[Work instructions]
1 – According to the text on content identifiers, what hashes does Git use to identify its commits, trees, and blobs?
2 – Write what comes next in the text on content identifiers, starting right after its last sentence.

::: Text block :::

A Content Identifier, or CID, is a self-describing, deterministic, content-addressed identifier. This simple data structure contains a cryptographic fingerprint, identifies the hash algorithm used to produce it, and specifies how the data is serialized. While a URL answers “where can I find this?”, a CID answers “what is this?” The same bytes and parameters always produce the same CID. Even a single-bit change results in a completely different one.

Content-addressable storage lets you find information based on its content, not its name or location. In these systems, data goes through a cryptographic hash function to create a unique key called the "content address." You use this key to find and retrieve the data. Since the same content always gives the same key, duplicates are easy to spot, and any change creates a new key, which helps ensure data integrity. CIDs are a type of content address, but they also include extra details that explain how the address was made.

History and Background

The idea of identifying data by its hash is older than the web and is many of the systems and tools we use. Git, created in 2005, stores every commit, tree, and blob as objects identified by their SHA-1 hashes. BitTorrent uses content hashes to verify pieces across a distributed swarm. Both systems proved that content-addressed storage works at scale.

::: Records shown :::

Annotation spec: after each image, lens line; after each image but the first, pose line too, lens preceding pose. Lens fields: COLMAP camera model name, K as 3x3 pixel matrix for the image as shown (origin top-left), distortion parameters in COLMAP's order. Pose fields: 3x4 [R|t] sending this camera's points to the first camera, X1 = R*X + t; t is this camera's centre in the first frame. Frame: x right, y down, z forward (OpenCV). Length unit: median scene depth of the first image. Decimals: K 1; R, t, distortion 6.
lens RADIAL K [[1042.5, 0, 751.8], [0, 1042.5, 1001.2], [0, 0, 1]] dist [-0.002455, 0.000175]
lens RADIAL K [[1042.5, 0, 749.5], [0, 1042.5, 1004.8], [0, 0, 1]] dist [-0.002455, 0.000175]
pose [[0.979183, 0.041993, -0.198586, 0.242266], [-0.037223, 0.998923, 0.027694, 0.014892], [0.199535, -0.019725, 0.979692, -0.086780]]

:::
::: Records shown :::

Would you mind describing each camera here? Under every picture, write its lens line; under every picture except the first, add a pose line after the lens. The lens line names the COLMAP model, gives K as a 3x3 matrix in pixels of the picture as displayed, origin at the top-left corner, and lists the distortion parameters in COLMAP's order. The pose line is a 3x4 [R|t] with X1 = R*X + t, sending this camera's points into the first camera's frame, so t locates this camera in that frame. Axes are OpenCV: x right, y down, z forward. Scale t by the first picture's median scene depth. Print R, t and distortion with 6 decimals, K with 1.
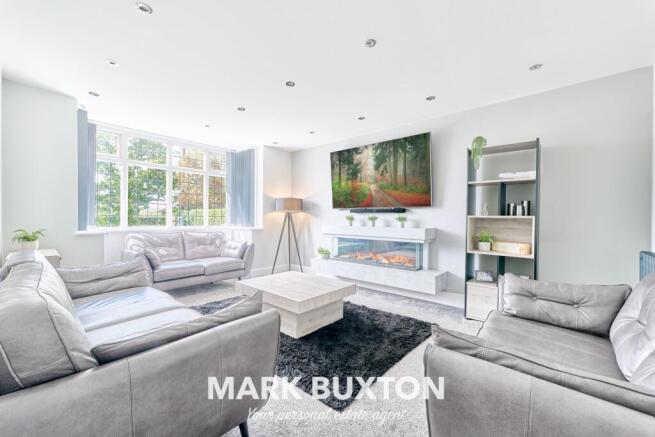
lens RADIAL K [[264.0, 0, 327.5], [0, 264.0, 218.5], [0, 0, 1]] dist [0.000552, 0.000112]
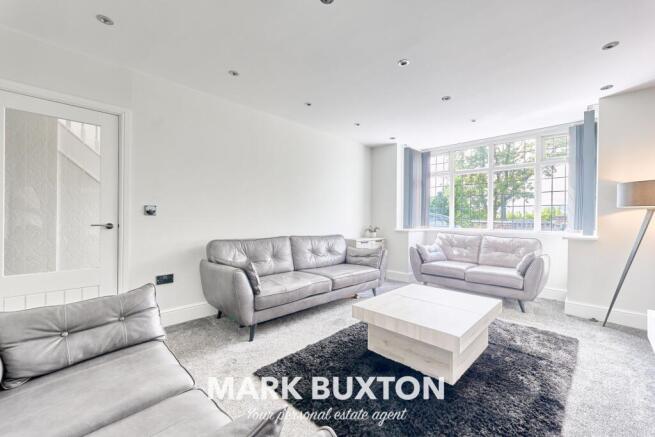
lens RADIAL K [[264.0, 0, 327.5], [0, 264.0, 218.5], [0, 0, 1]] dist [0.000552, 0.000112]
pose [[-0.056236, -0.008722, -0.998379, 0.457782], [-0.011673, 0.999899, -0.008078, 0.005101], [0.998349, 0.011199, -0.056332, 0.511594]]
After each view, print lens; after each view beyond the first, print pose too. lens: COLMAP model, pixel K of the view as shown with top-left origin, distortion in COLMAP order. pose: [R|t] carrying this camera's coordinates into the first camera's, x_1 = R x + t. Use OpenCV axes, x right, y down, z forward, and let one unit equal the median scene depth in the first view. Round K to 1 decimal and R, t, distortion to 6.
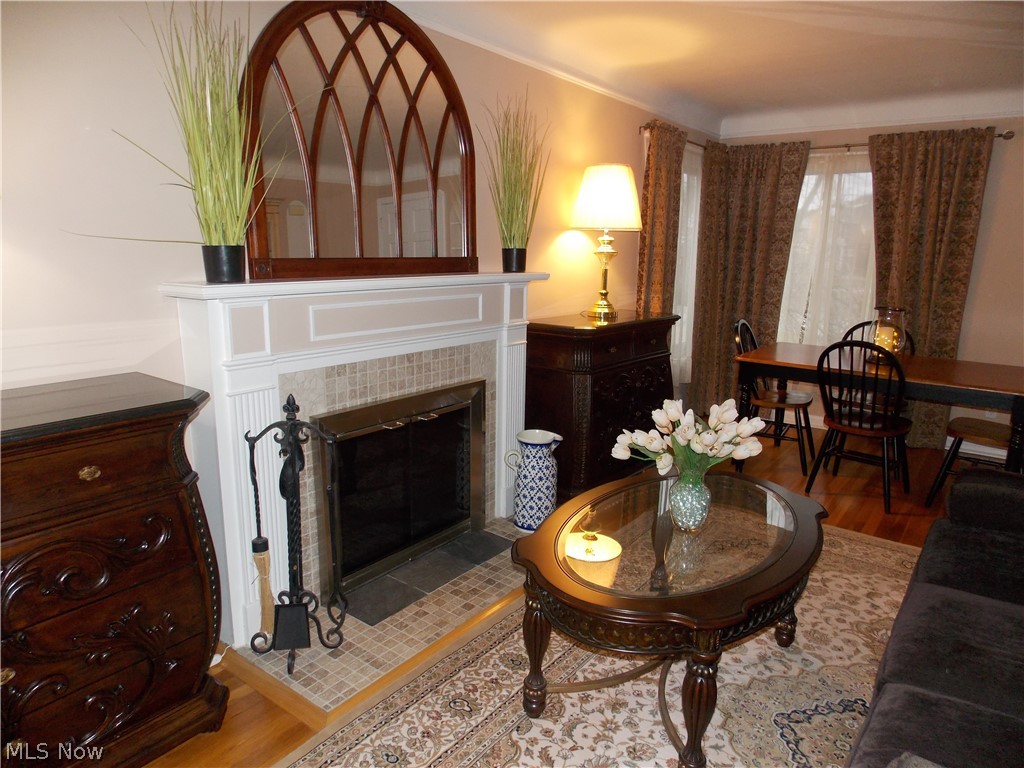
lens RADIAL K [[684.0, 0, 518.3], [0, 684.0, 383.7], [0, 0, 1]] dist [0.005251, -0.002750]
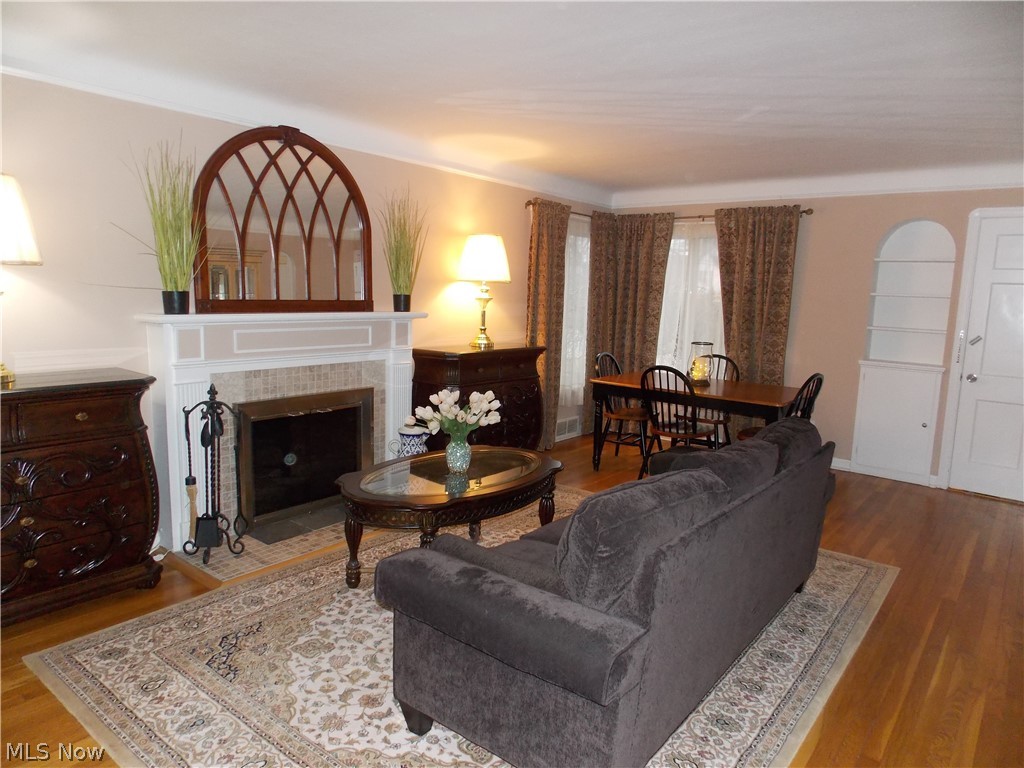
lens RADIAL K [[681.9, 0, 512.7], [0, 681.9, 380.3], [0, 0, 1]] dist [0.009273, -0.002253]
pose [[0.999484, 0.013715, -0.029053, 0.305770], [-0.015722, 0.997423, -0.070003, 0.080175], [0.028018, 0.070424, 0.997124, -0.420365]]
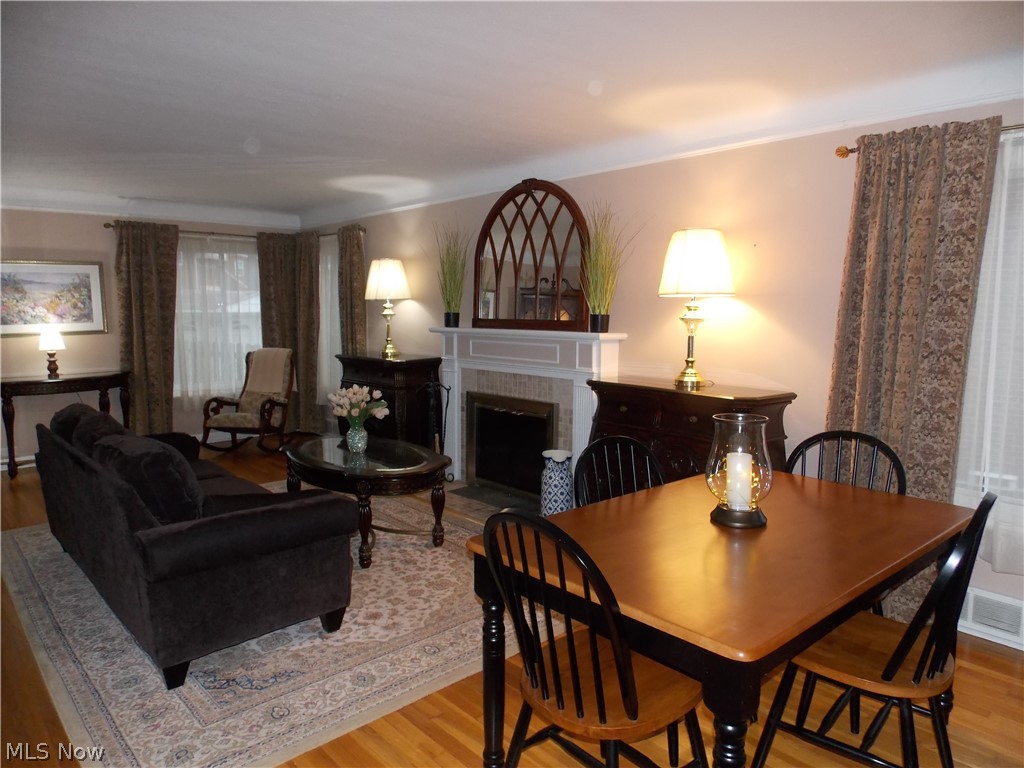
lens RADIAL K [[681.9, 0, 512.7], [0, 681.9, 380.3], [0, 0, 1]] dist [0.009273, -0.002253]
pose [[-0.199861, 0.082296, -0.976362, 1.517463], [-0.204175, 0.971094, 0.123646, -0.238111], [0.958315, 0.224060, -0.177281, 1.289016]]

:::
::: Records shown :::

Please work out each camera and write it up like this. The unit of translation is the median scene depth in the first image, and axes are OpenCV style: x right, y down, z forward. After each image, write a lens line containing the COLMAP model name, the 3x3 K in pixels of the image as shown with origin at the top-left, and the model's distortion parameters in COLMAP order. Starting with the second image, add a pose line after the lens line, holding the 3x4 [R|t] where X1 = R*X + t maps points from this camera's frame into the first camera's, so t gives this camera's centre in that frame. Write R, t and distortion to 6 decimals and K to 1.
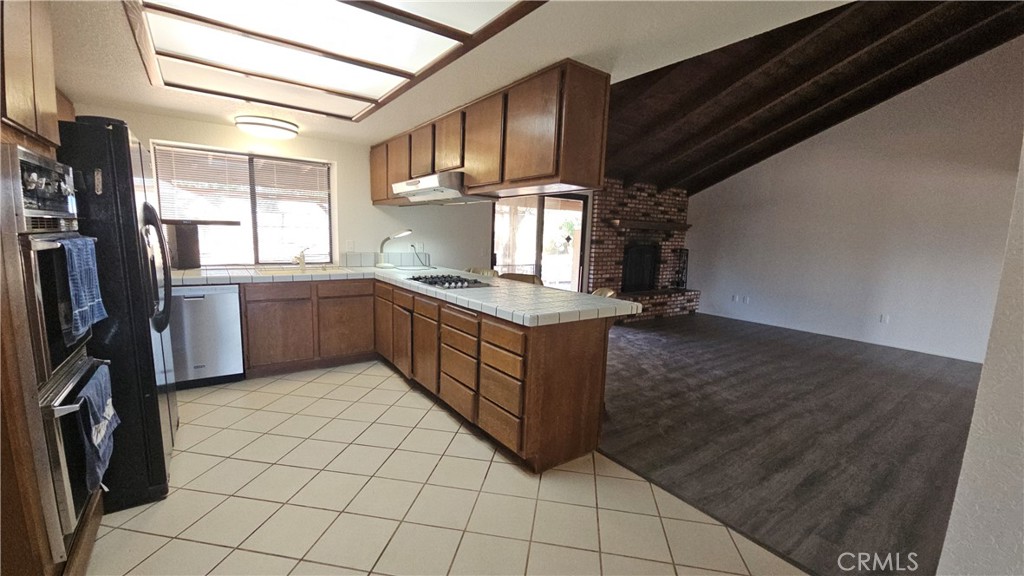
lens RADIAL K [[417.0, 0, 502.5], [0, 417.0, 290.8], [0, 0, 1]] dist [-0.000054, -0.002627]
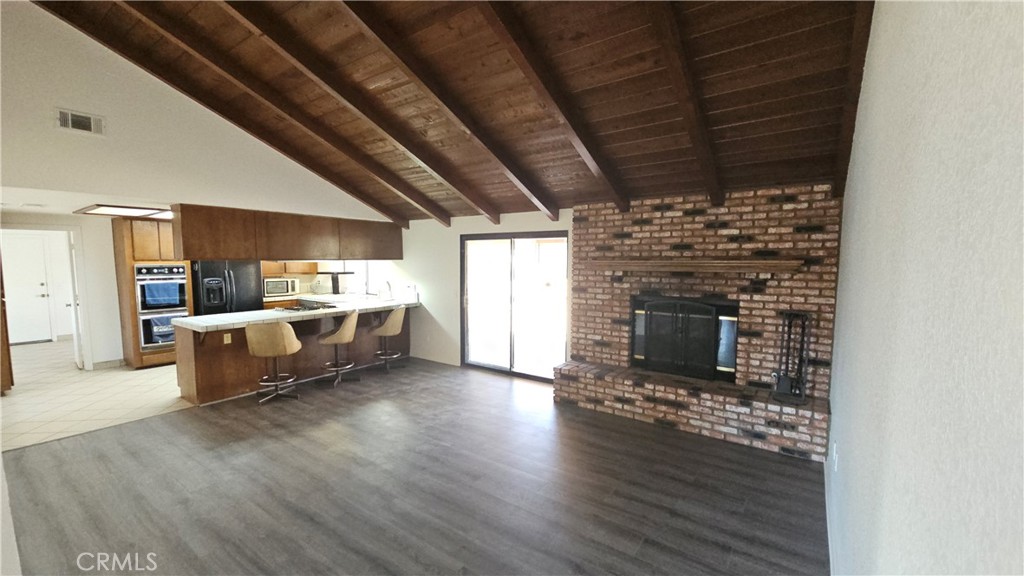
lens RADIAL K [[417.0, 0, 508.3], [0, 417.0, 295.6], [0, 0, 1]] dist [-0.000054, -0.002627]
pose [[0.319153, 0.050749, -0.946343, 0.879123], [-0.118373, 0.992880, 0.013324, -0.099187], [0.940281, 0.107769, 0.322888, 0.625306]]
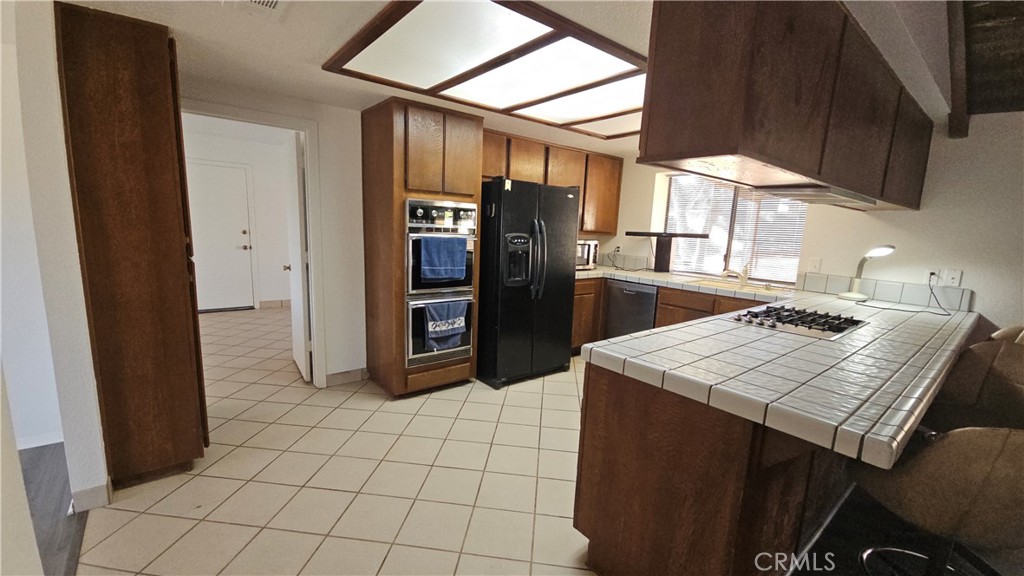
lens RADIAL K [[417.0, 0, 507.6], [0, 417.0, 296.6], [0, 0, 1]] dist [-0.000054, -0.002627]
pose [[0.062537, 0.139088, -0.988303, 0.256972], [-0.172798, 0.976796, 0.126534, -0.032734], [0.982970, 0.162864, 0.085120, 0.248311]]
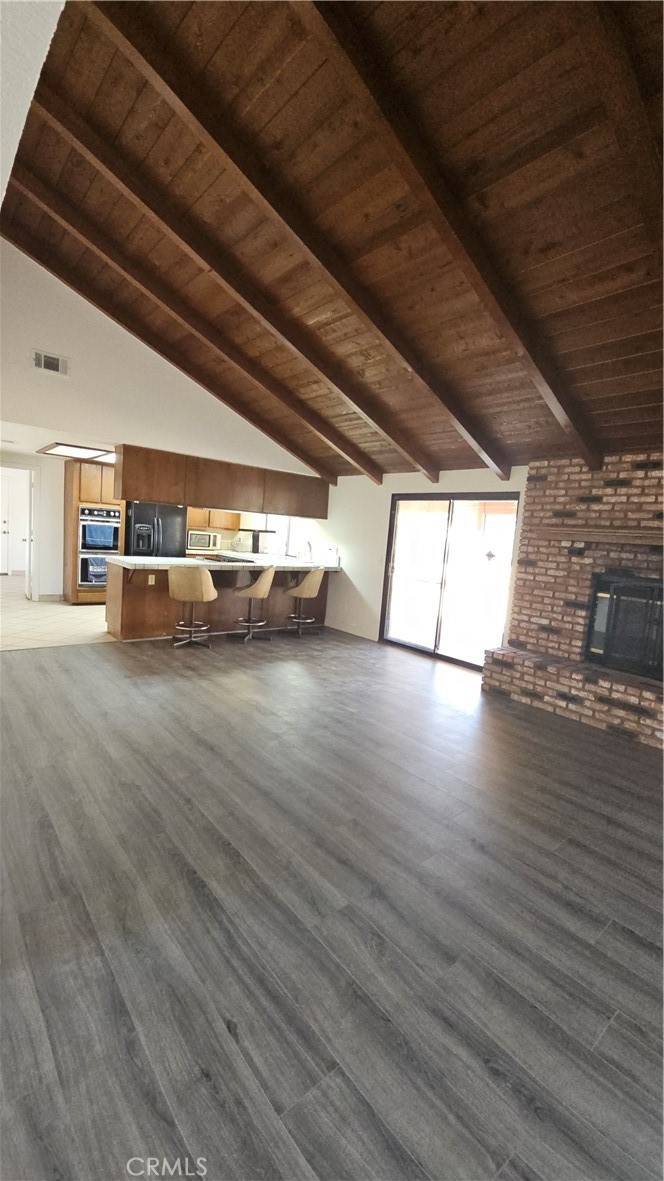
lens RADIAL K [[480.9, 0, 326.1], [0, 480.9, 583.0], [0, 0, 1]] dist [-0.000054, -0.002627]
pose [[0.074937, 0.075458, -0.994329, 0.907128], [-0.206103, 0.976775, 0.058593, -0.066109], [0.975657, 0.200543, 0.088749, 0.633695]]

:::

[Answers by item number]
1 – SHA-1 hashes.

2 –
Both Git and BitTorrent use a single baked-in hash algorithm and a single data format. Where that becomes a problem (and it inevitably does) is upgrading. Git’s ongoing SHA-1 migration is a cautionary tale: a decade-long effort to move to SHA-256, complicated by the fact that SHA-1 was wired into the format at every level. There was no way for a Git object to announce which hash algorithm it used, because the system assumed there would be only one.

IPFS and Protocol Labs

The InterPlanetary File System emerged from Juan Benet’s work at Stanford, with a whitepaper published on arXiv in July 2014, and Protocol Labs was founded the same year as part of the Y Combinator S14 batch. The IPFS alpha shipped in early 2015.

Early IPFS used simple base58btc-encoded multihashes as identifiers like the Qm... strings that many developers still know. These worked well for IPFS’s first use case, which was content-addressed file storage. But as the project grew to link data formats such as Ethereum blocks, Git objects, and CBOR structures, identifiers needed to include format information alongside the hash. A plain multihash could tell you which hash algorithm was used, but not how to interpret the data it pointed to.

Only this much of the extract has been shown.